» Text section:
Human thyroid tissues were obtained from fresh surgical samples or paraffin-embedded blocks as described previously (25). This study was approved by the Joint Committee on Clinical Investigation at the Johns Hopkins School of Medicine. Human surgical thyroid tissues were provided by Dr. G. Tallini (Yale University, New Haven, CT) and Dr. M. Ringel (Washington Hospital Center, Washington, DC); the tumor samples provided by Dr. V. Vasko (Hospital for Endocrine Surgery, Kiev, Ukraine) were approved by the local institutional review boards or ethics committees. The pathological diagnoses of all the tumors, including the BRAF mutation-positive tumors, were all made on the basis of classical features of the tumor based on standard criteria. Patients in the second series were from the Kiev area in Ukraine, including individuals who were exposed during the Chernobyl nuclear accident. Specifically, of the 49 samples from Ukraine, 20 individuals were exposed to radiation; 15 were adults, and five were children at the time of exposure. The age range of the children was 5–13 yr at the time of the nuclear accident (mean, 8.6 yr), and all of these children had PTC. The mean latency period between the Chernobyl accident and surgery was 13 yr for the children. Of the 15 adults with radiation exposure, the ages at the time of the incident ranged from 21–50 yr (mean, 33.4 yr). The mean latency period between the Chernobyl accident and the surgery was 13.9 yr for these adults. Of these 15 patients, five had PTC, one had FTC, and the remaining nine patients had follicular adenomas.

The source and culture of human ATC cell lines ARO-82-1, DRO-90-1, and C643 were described previously (25).

Genomic DNA isolation from thyroid tissues and cell lines

Thyroid tissues were microdissected as described previously (25). Microdissected specimens from paraffin-embedded blocks were additionally subjected to treatment with xylene for 8 h at 48 C to remove the paraffin. All the samples were subjected to digestion with 1% sodium dodecyl sulfate and 0.5 mg/ml proteinase K at 48 C for 48 h, with a midinterval addition of a spiking dose of concentrated proteinase K. DNA was subsequently isolated from the digested tissues by phenol-chloroform extraction and ethanol precipitation as described previously (25). Cell line DNA was similarly isolated by digestion with sodium dodecyl sulfate-proteinase K, followed by phenol-chloroform extraction and ethanol precipitation.

» Source data:
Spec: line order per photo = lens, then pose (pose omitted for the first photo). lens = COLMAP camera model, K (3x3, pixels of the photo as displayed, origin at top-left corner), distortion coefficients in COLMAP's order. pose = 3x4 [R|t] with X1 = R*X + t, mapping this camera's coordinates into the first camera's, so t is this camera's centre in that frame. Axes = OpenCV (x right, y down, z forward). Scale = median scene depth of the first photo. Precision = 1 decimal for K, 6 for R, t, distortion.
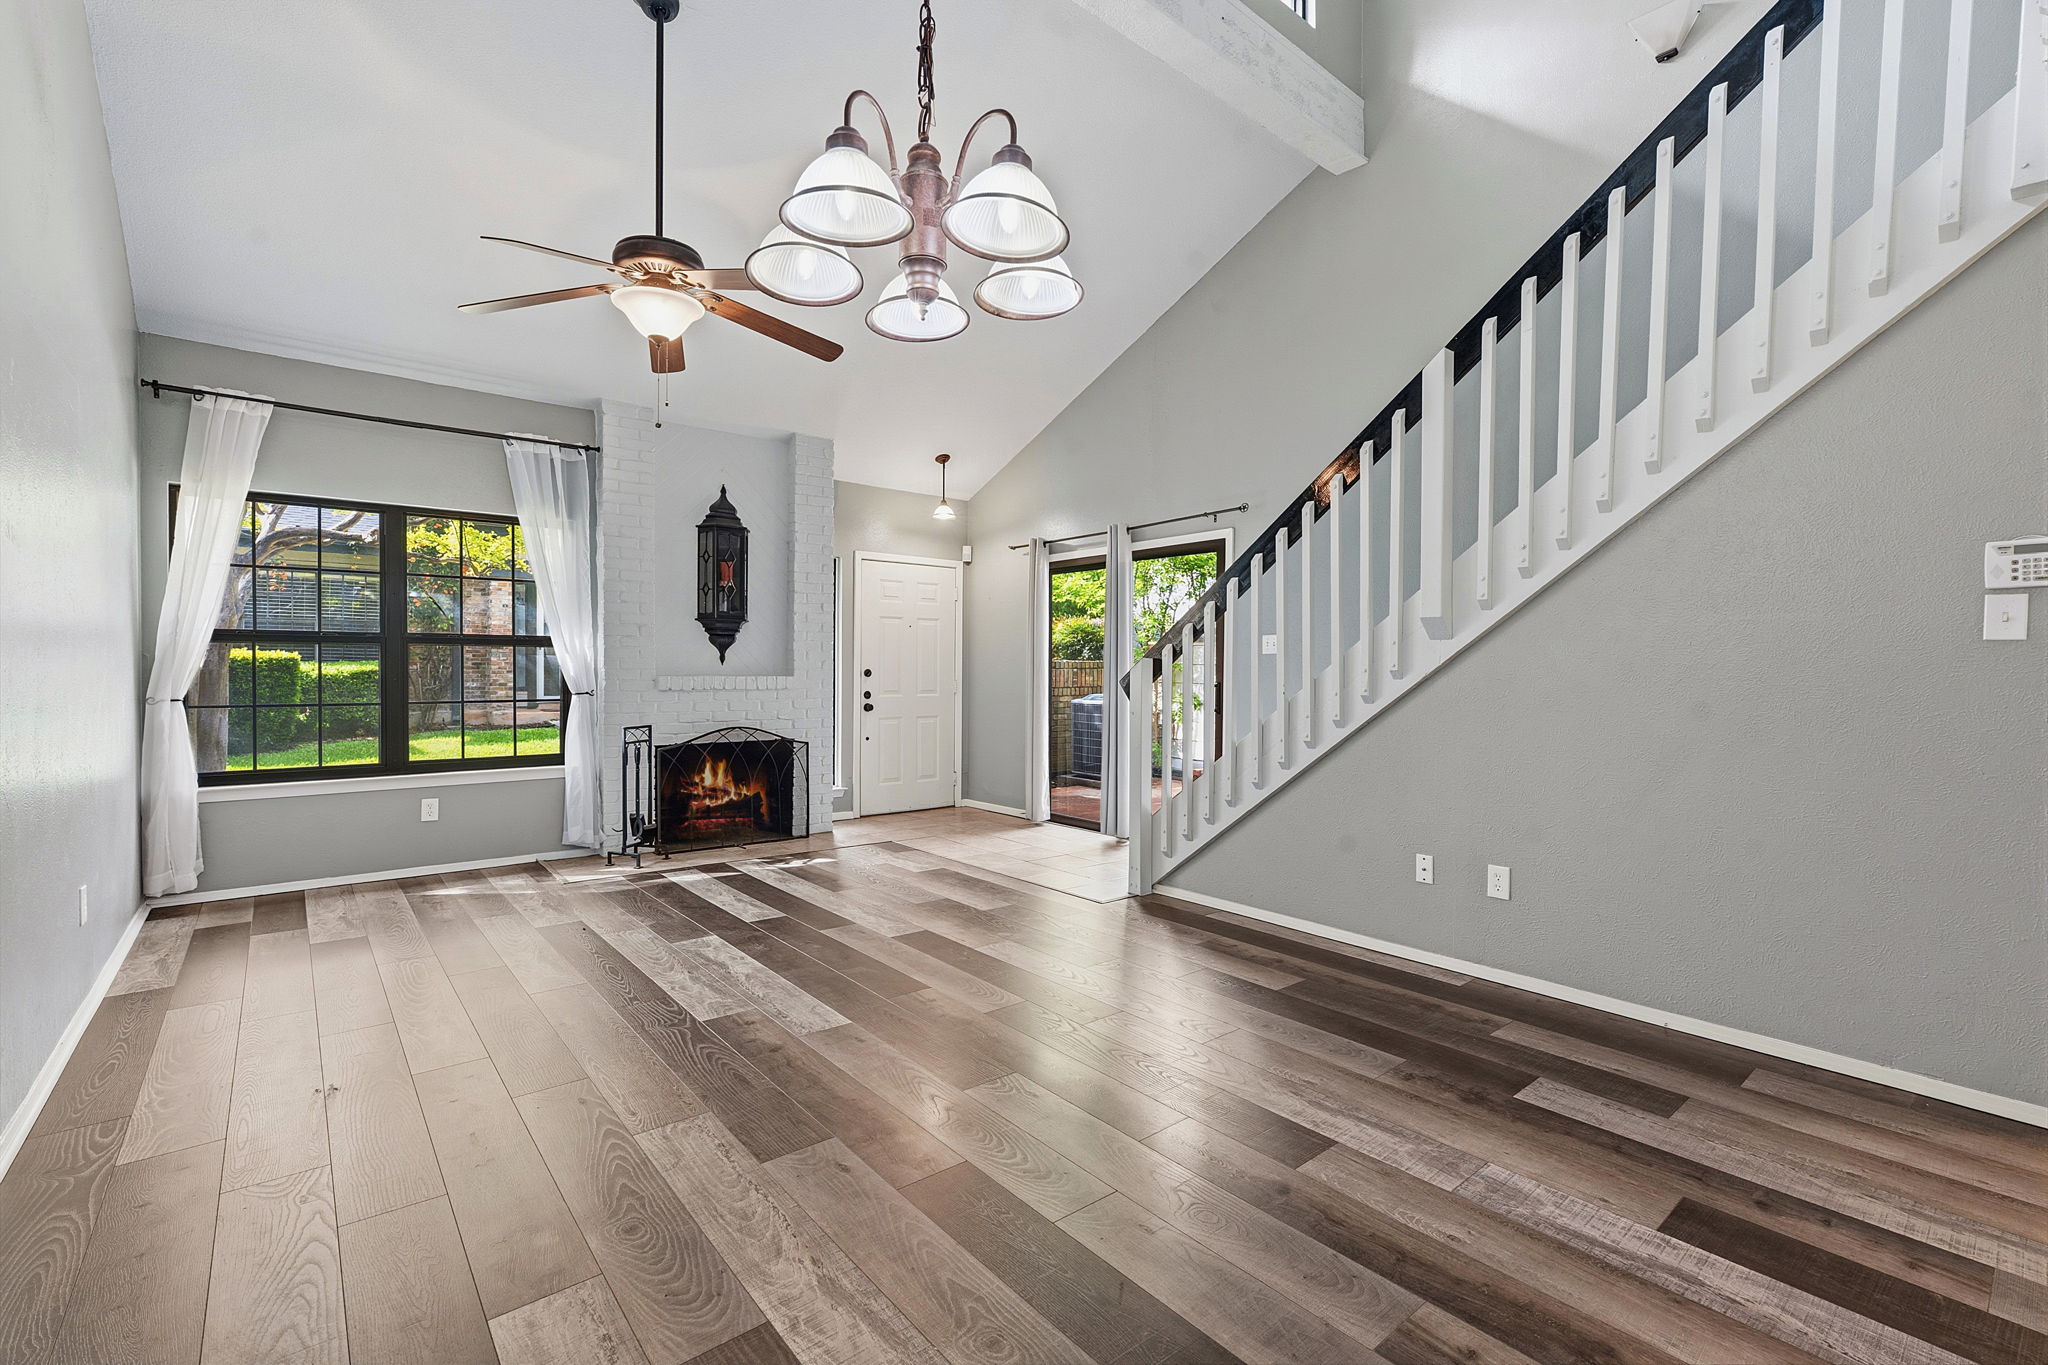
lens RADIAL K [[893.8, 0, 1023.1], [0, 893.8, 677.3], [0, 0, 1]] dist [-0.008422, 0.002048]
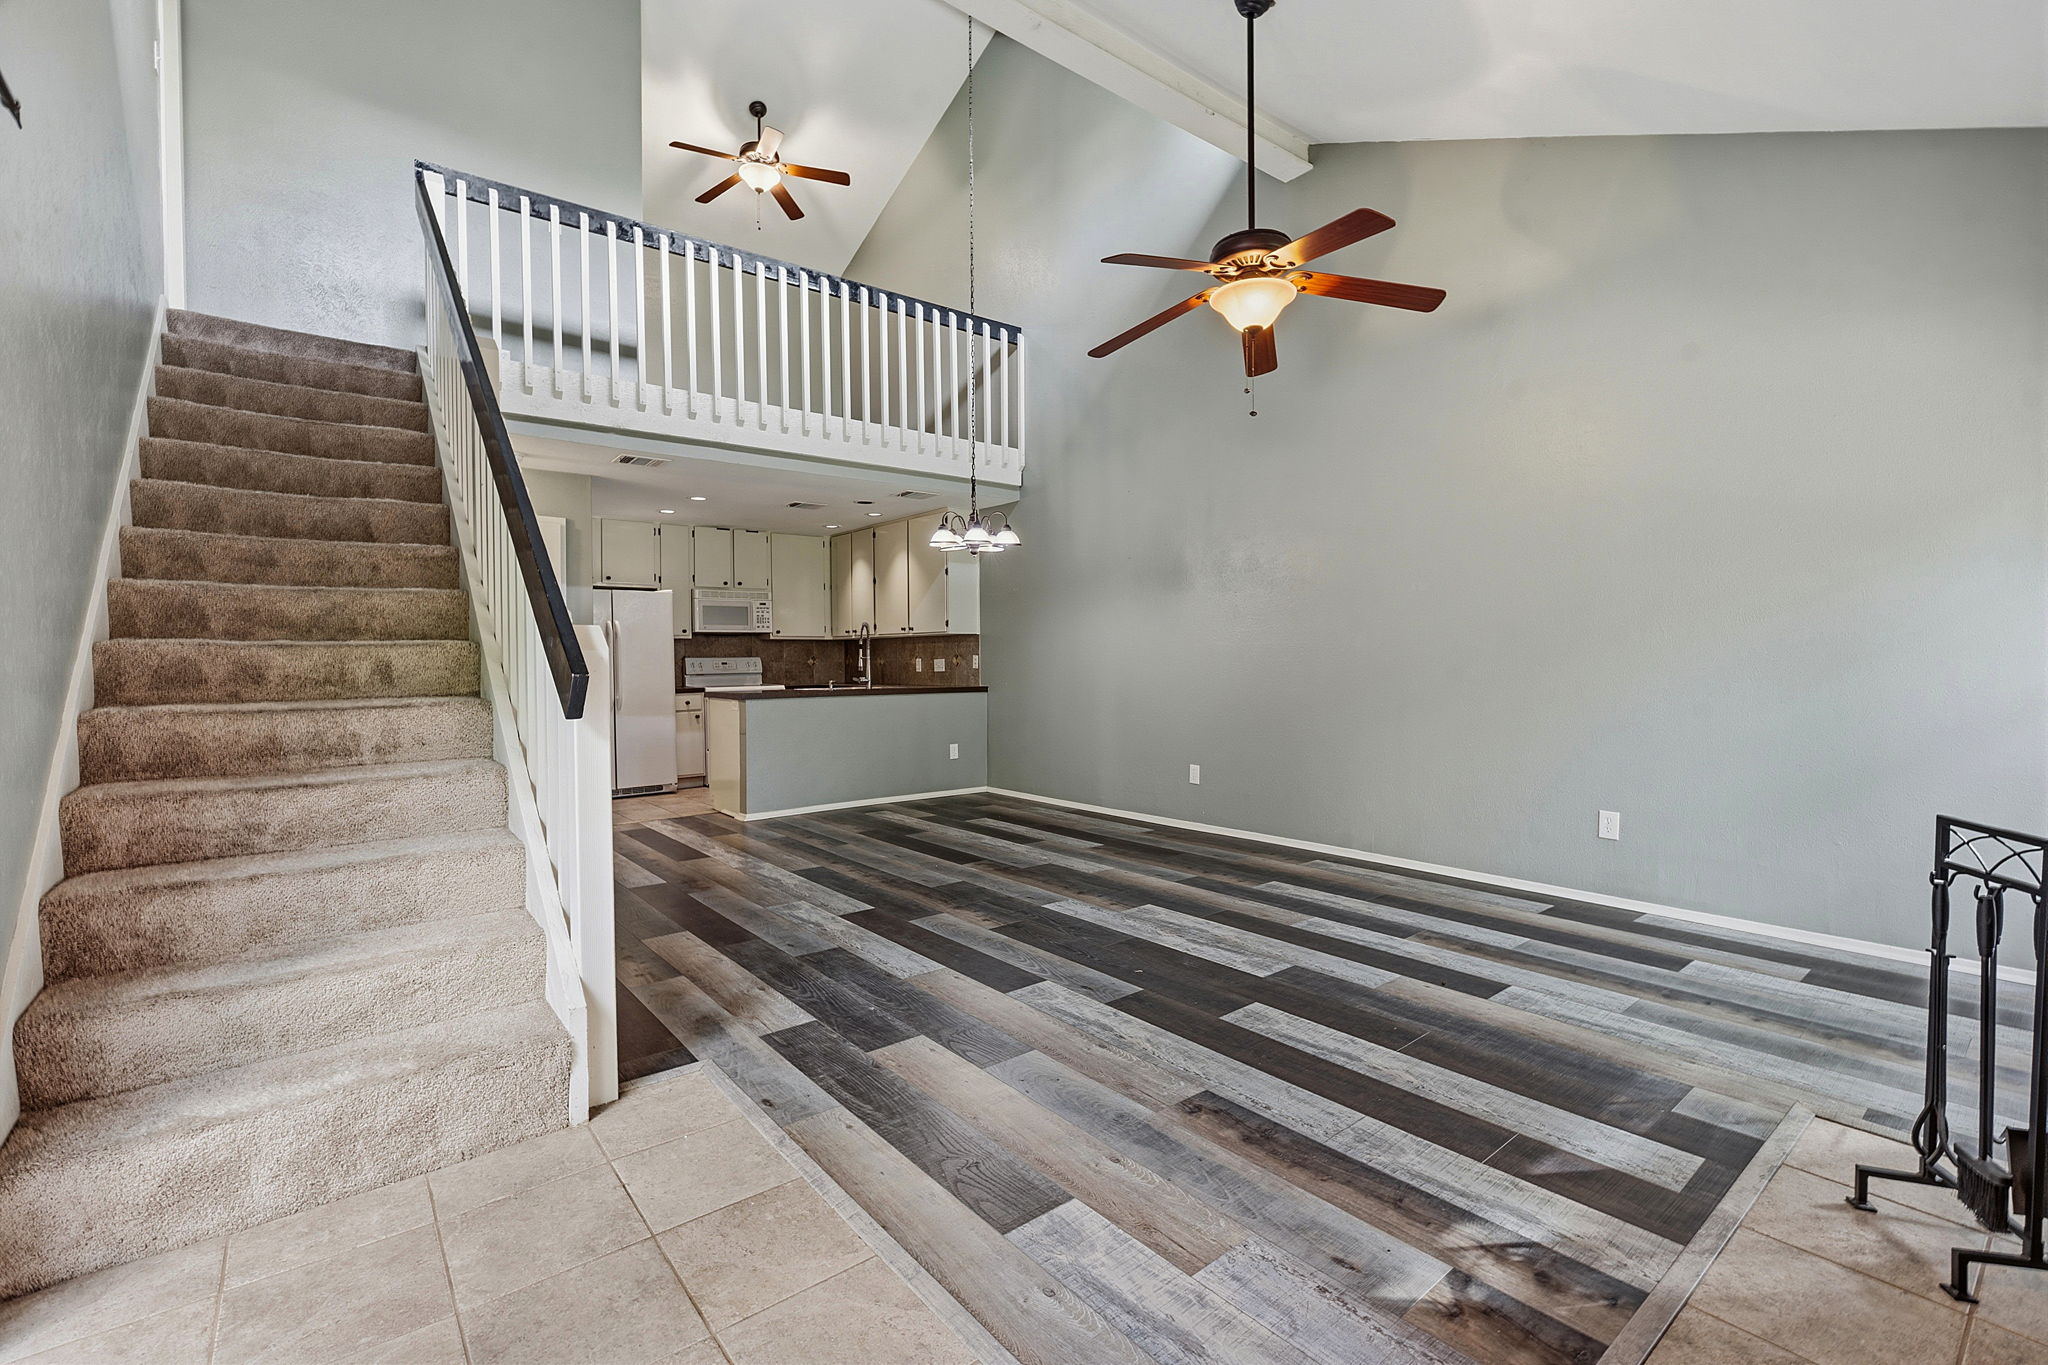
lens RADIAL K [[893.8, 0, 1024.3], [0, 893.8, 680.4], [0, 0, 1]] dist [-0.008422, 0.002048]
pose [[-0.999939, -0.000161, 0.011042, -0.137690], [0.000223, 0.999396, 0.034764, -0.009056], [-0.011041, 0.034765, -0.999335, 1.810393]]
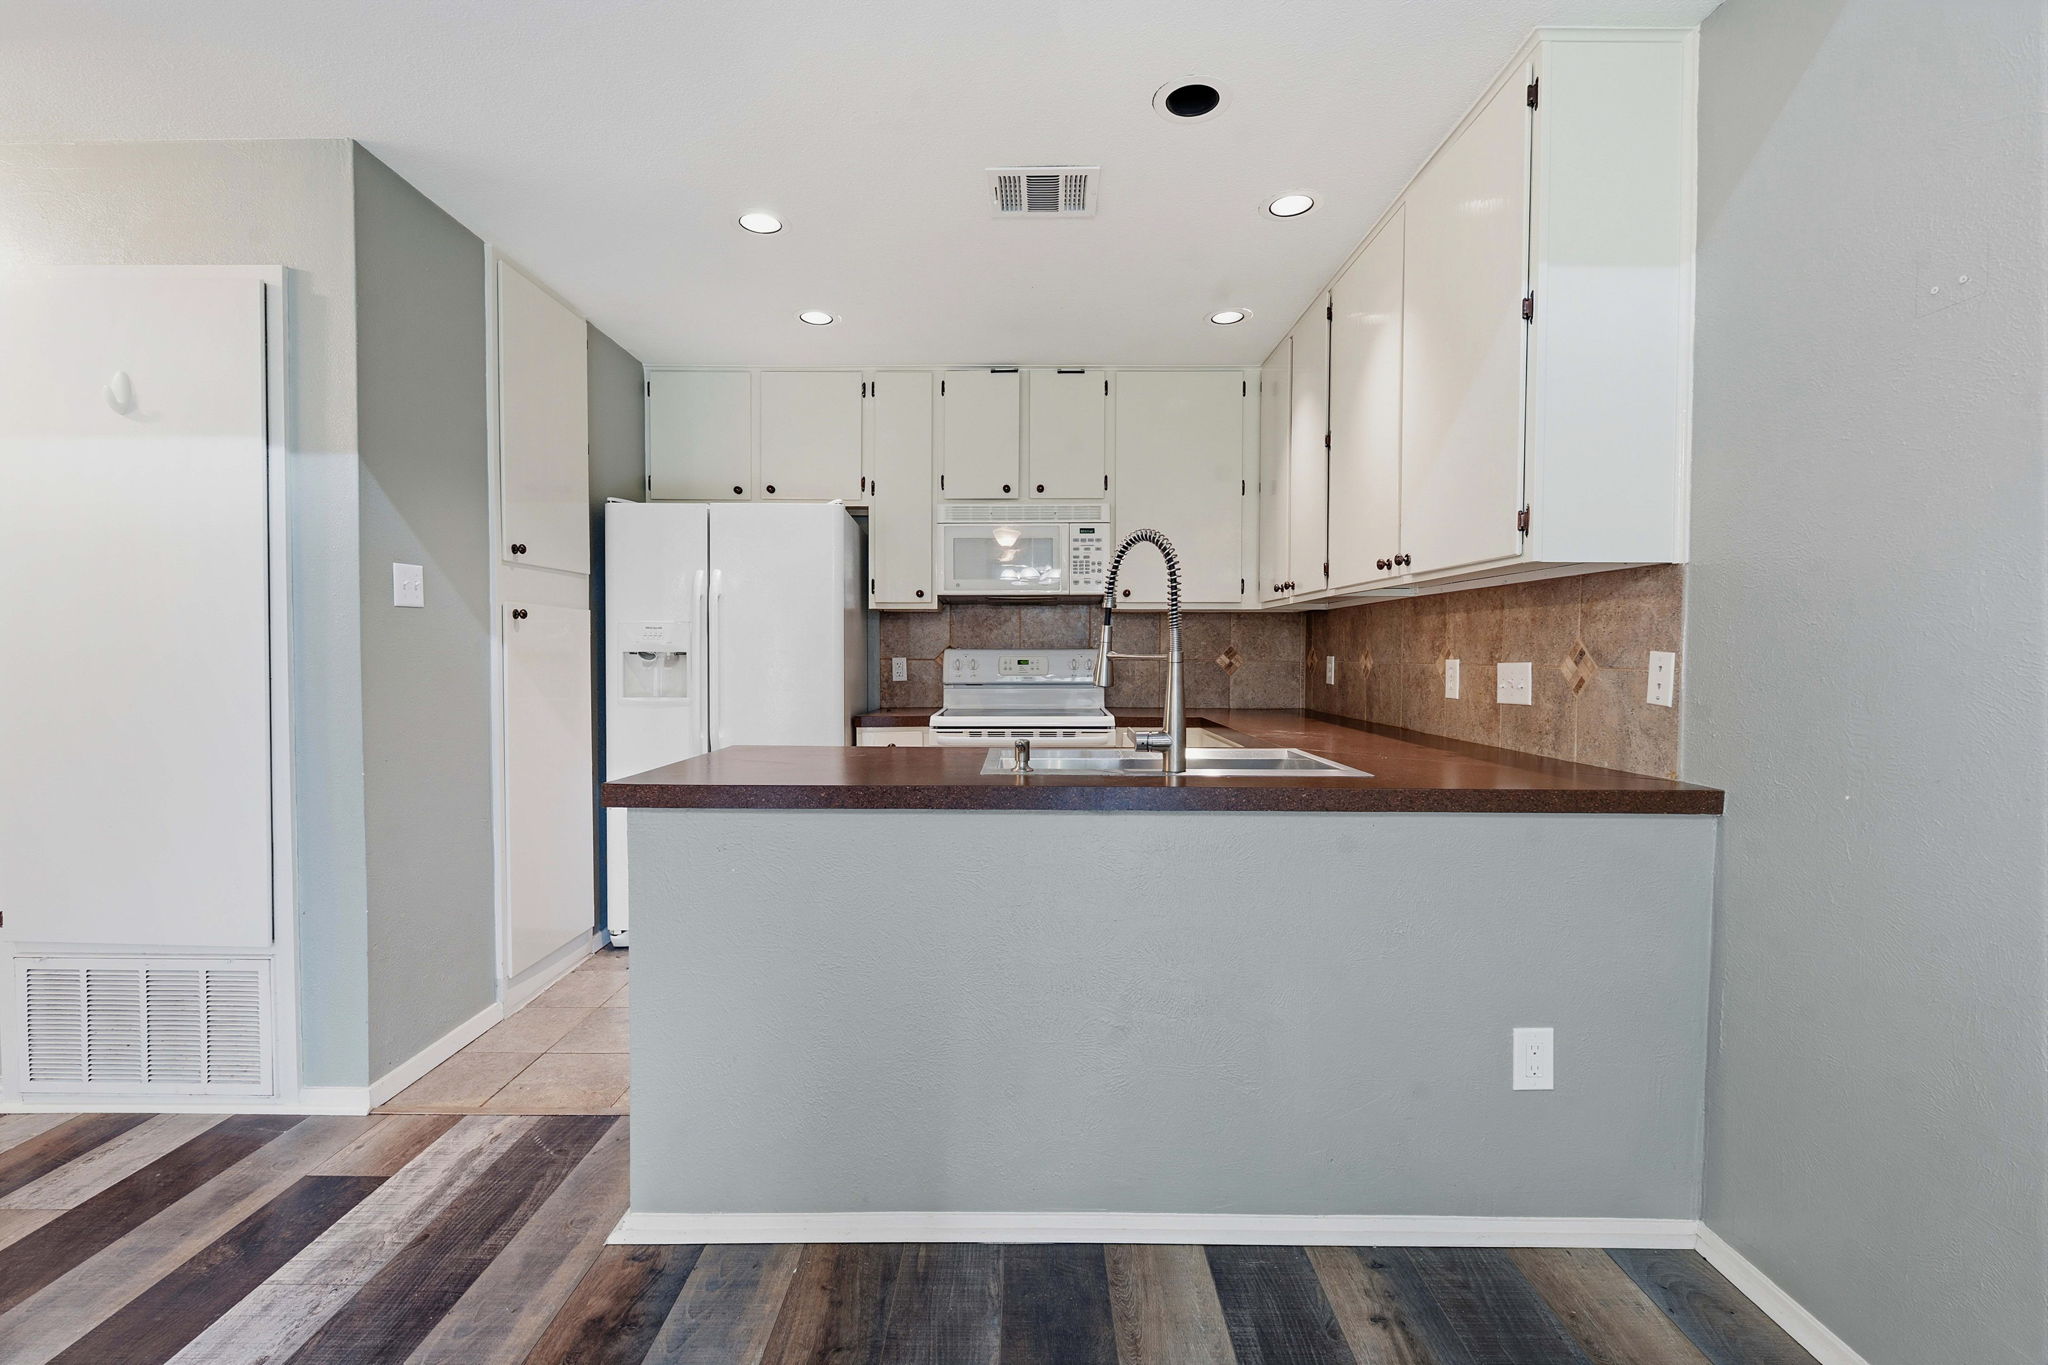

» Complete the following:
a – Summarize the thyroid methods text in two sentences.
b – Reproduce the thyroid methods text starting with "The source and" and going on through "and ethanol precipitation.".
The data come from a source unrelated to the thyroid methods text.

» Solutions in order:
a – Human thyroid tissues were obtained from fresh surgical samples or paraffin-embedded blocks, including 49 samples from Ukraine, 20 of them from individuals exposed to radiation during the Chernobyl nuclear accident. DNA was isolated from microdissected tissues and from ATC cell lines by sodium dodecyl sulfate-proteinase K digestion, followed by phenol-chloroform extraction and ethanol precipitation.

b –
The source and culture of human ATC cell lines ARO-82-1, DRO-90-1, and C643 were described previously (25).

Genomic DNA isolation from thyroid tissues and cell lines

Thyroid tissues were microdissected as described previously (25). Microdissected specimens from paraffin-embedded blocks were additionally subjected to treatment with xylene for 8 h at 48 C to remove the paraffin. All the samples were subjected to digestion with 1% sodium dodecyl sulfate and 0.5 mg/ml proteinase K at 48 C for 48 h, with a midinterval addition of a spiking dose of concentrated proteinase K. DNA was subsequently isolated from the digested tissues by phenol-chloroform extraction and ethanol precipitation as described previously (25). Cell line DNA was similarly isolated by digestion with sodium dodecyl sulfate-proteinase K, followed by phenol-chloroform extraction and ethanol precipitation.